Göreviniz:
Aşağıda, Fetih broşürünün Yeryüzünün Lanetlileri'nden aldığı alıntıları inceleyen bir metin yer alıyor. Bu metni son cümlesinin ardından sürdürün.

Belge bölümü:
Lâkin bu noktada bu bahsedilen broşürün Yeryüzünün Lanetlileri’nden
yapılmış alıntılardan oluşan üçüncü broşür olup olmadığını anlamak için
Harkabi’ye bakmak gerekiyor.[23] Harkabi de çalışmasında broşürün adını Arapça
hâliyle ama Latin harfleriyle veriyor. Araştırma sonucu ben bu broşürün adını
Filistin Çalışmaları Kütüphanesi Enstitüsü’nde yardım etmeyi seven bir
kütüphaneci sayesinde, Yezid Sayigh’in Arapça kaynaklar kitabında
rastlıyorum.[24]
Devrim
ve Şiddet Kurtuluş Yoludur [el-Savra ve el-Unf Tarikü’t Tahrir]
isimli Fetih broşürü incelemesi[25] bize broşürün neredeyse tamamının (s. 5-21)
Yeryüzünün Lanetlileri’nin İkinci Bölüm’ünden yapılmış alıntılardan
oluştuğunu, sondaki birkaç sayfada (s. 22-30) ise “Şiddet” başlıklı Birinci
Bölüm’den alındığını ortaya koyuyor. Broşür, şiddetle ilgili pasajları
içeriyor. Son sayfalarda “Şiddet Halkın Hastalıklarını İyileştirir” (s. 24)
türünden altbaşlıklara rastlanıyor ki bu, kitabın 1966 tarihli çevirisinde
geçen “şiddet kişileri zehirden arındırır” (s. 92) cümlesini andırıyor.
Ama
öte yandan Fanon gibi broşür de bunun dışında başka konuları ihtiva ediyor.

Gösterilen satırlar:
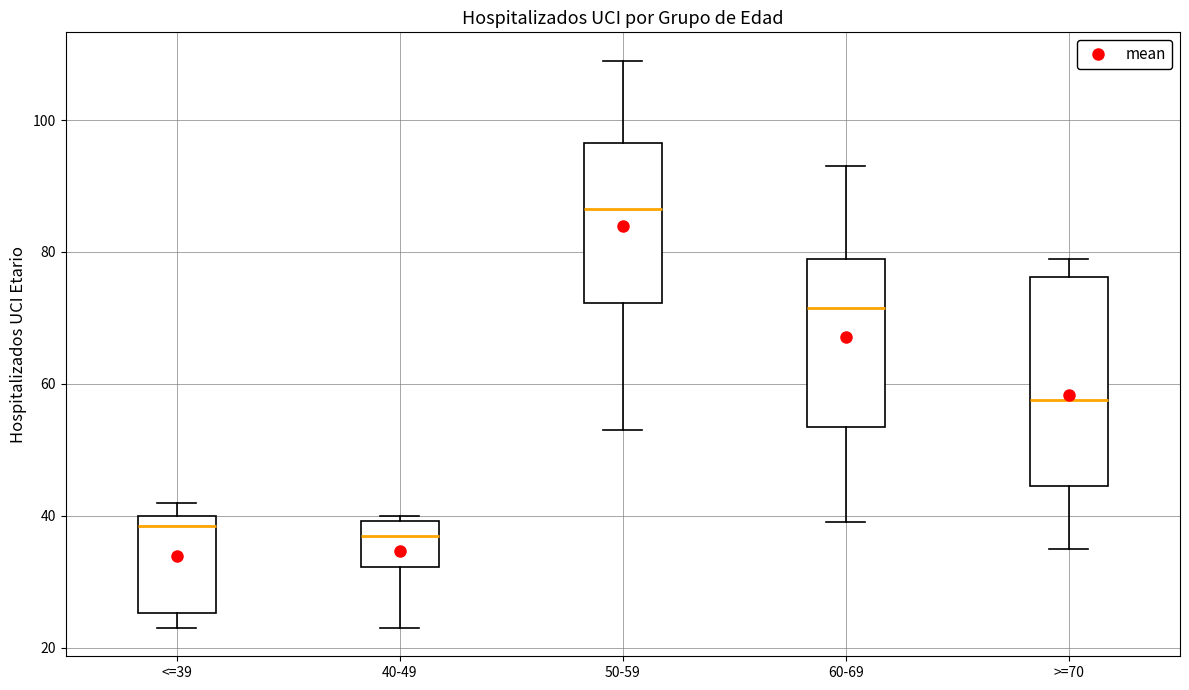

Reading left to right, read every box against the y-axis: the position of its median line, the range the box covers, and the ends of its whiskers. The values are not printed on the chart, so give them approximately, as read against the axis.

<=39: median 38, box 26 to 40, whiskers 24 to 42
40-49: median 38, box 32 to 40, whiskers 24 to 40 (just above the box's upper edge)
50-59: median 86, box 72 to 96, whiskers 54 to 110
60-69: median 72, box 54 to 80, whiskers 40 to 94
>=70: median 58, box 44 to 76, whiskers 36 to 80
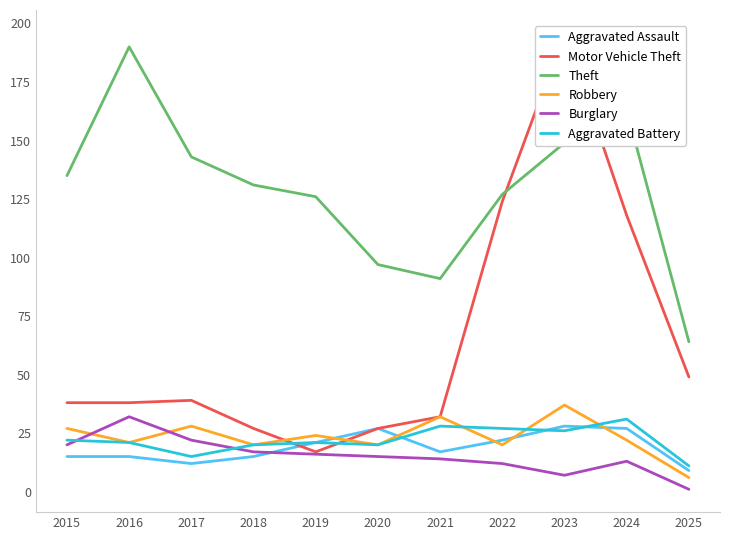

Does the chart have visible grid lines?

No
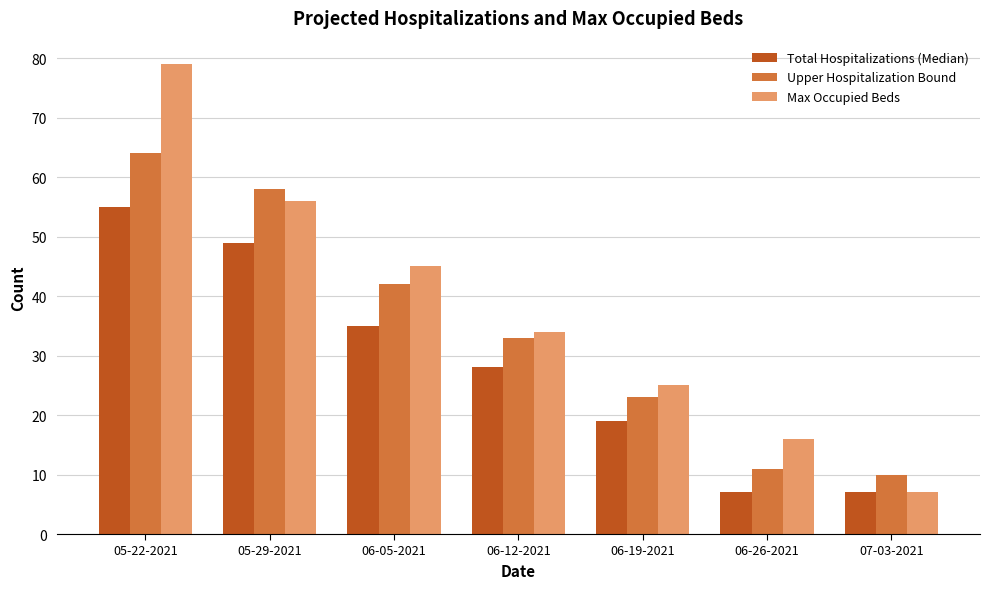

What is the difference between the Upper Hospitalization Bound values at 07-03-2021 and 05-22-2021?

54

Alıştırma çıktısı:
Broşür, bu anlamda kır ve kent nüfusunu, sendikaları, partileri, militanları,
gerilla savaşının niteliğini ve kitlelerin politik eğitimini ele alıyor. Hatta
orada Fanon’dan alınmadığı açık olan ve Schiff & Rothstein’in yukarıda
alıntıladığı “taraflardan birinin yok olacağı kesin olan savaş” türünden
ifadelere de rastlanıyor.
Metnin
derinlemesine analizinin, akademya dâhilinde onlarca yıldır tekrarlanıp durulan
indirgemeci ifadelerin karşısında iddiaları ve karşı iddiaları destekleyecek
empirik kanıtları sunacağına hiç şüphe yoktur.
Bu
indirgemeci ifadelerin kaynağı ise muhtemelen Harkabi’nin detaylı çalışması Fedai
Eylemi ve Arap Stratejisi (1968) ve sonrasında yayımlanan doktora tezidir
(1974). Bu tez çalışmasında Harkabi, Arap kaynaklarını analiz etmek suretiyle
Arapların İsrail’e yönelik tavrını anlamaya çalışmıştır. İbraniceden
İngilizceye çevrilen eser incelendiğinde Harkabi’nin detaylı çalışmasının
yerini bağlamdan kopartılmış alıntılara bıraktığı, bu alıntılarınsa kati birer
gerçekmiş gibi takdim edildiği görülür.
Harkabi’nin
ölümü üzerine yazılan yazılarda onun Arap-İsrail çatışması ile ilgili görüşleri
başka şekilde, biraz değiştirilerek ele alınır. Oysa bu görüşler, ondaki
dikkatli ve titiz çalışmanın ve eleştirel düşünmenin birer ürünüdür.
Sue-Ann Harding
[Kaynak:
Translating Frantz Fanon Across Continents and Languages, Yayına
Hazırlayan: Kathryn Batchelor ve Sue-Ann Harding, Routledge, 2017, s. 118-122.]
Dipnotlar:
[1] Rosemary Sayigh, The Palestinians: From Peasants to Revolutionaries,
Londra: Zed Books, 1979, s.159, 161.
[2]
Sayigh, a.g.e., s. 154.
[3]
Yezid Sayigh, Armed Struggle and the Search for State: The Palestinian
National Movement 1949–1993, Oxford: Clarendon Press, 1997, s. 92–93.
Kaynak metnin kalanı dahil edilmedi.